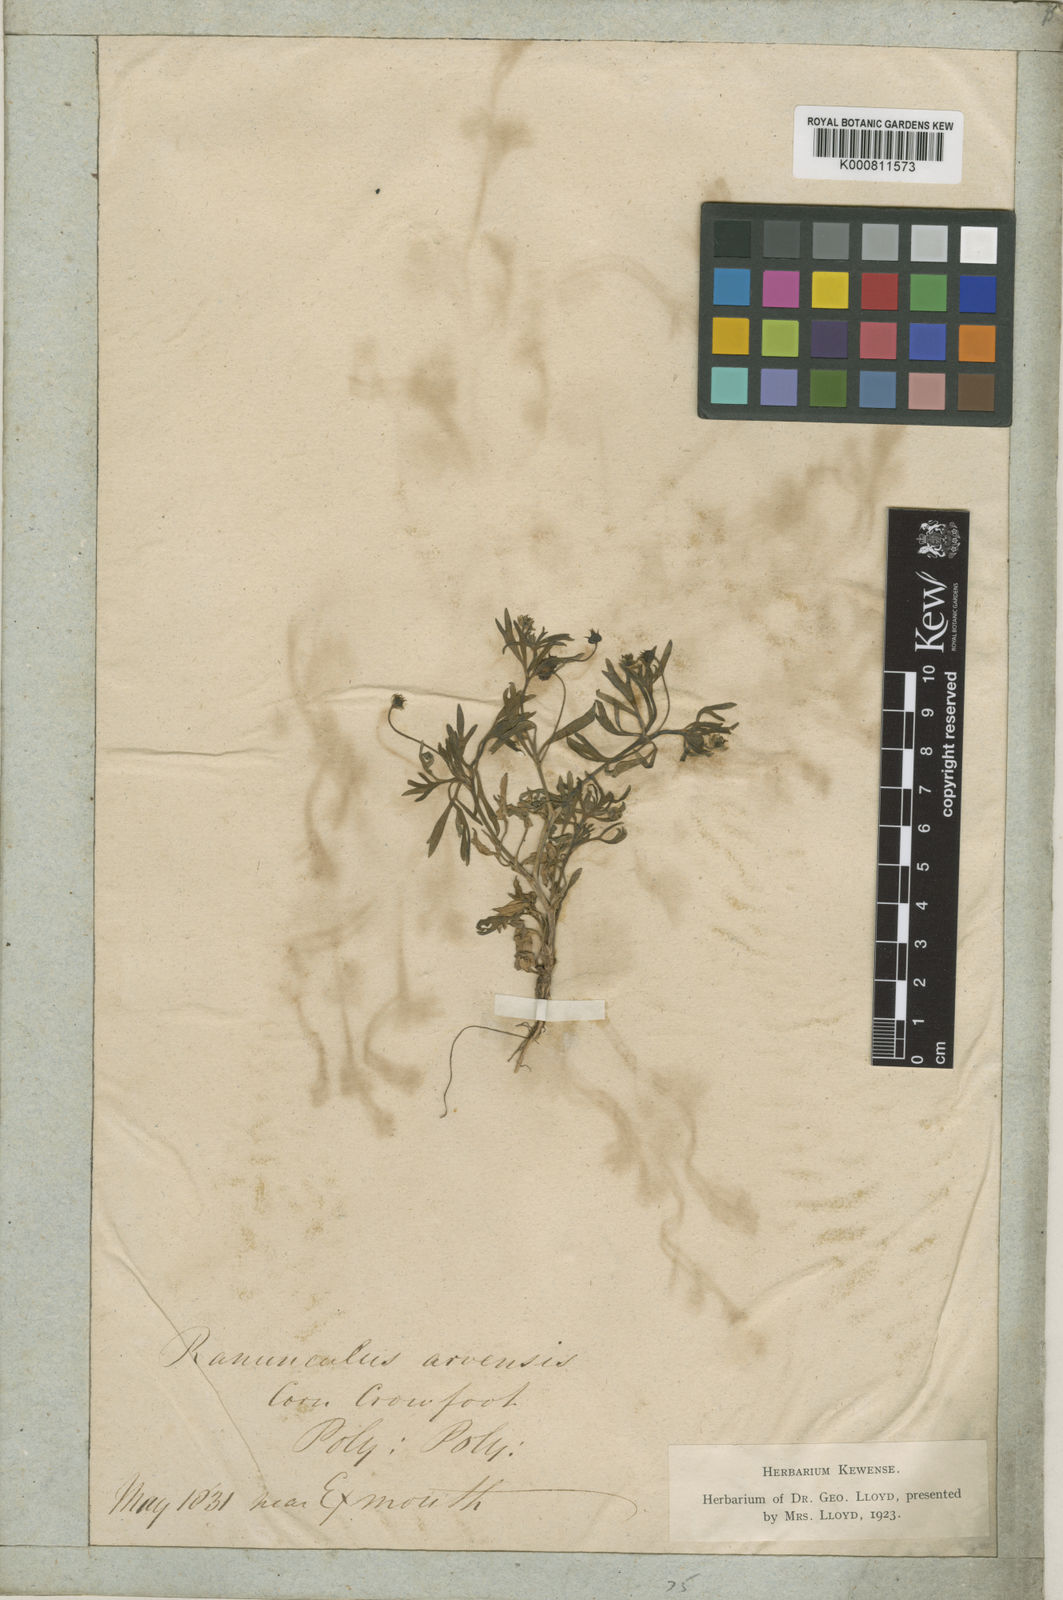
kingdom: Plantae
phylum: Tracheophyta
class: Magnoliopsida
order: Ranunculales
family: Ranunculaceae
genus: Ranunculus
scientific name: Ranunculus arvensis
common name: Corn buttercup
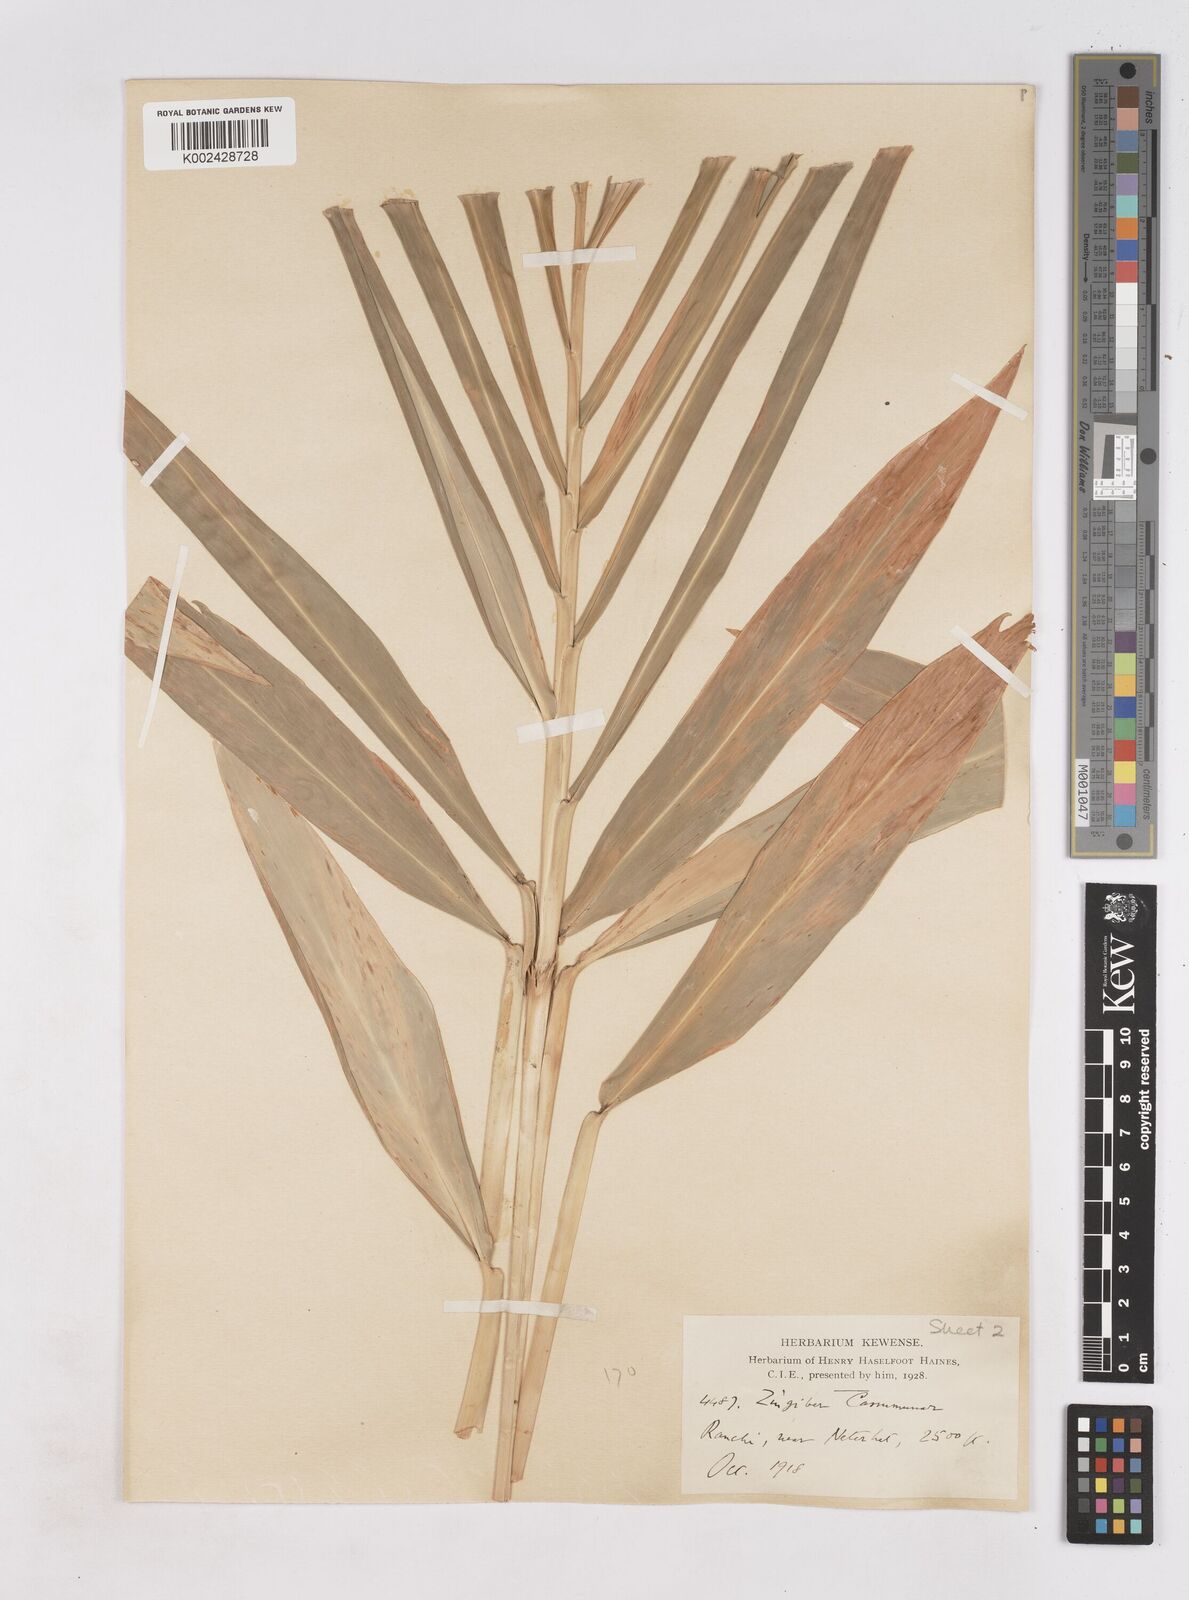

_Task_
Copy every text line in the rows above word for word, leaving out the pictures.

_Exercise output_
kingdom: Plantae
phylum: Tracheophyta
class: Magnoliopsida
order: Ranunculales
family: Ranunculaceae
genus: Ranunculus
scientific name: Ranunculus arvensis
common name: Corn buttercup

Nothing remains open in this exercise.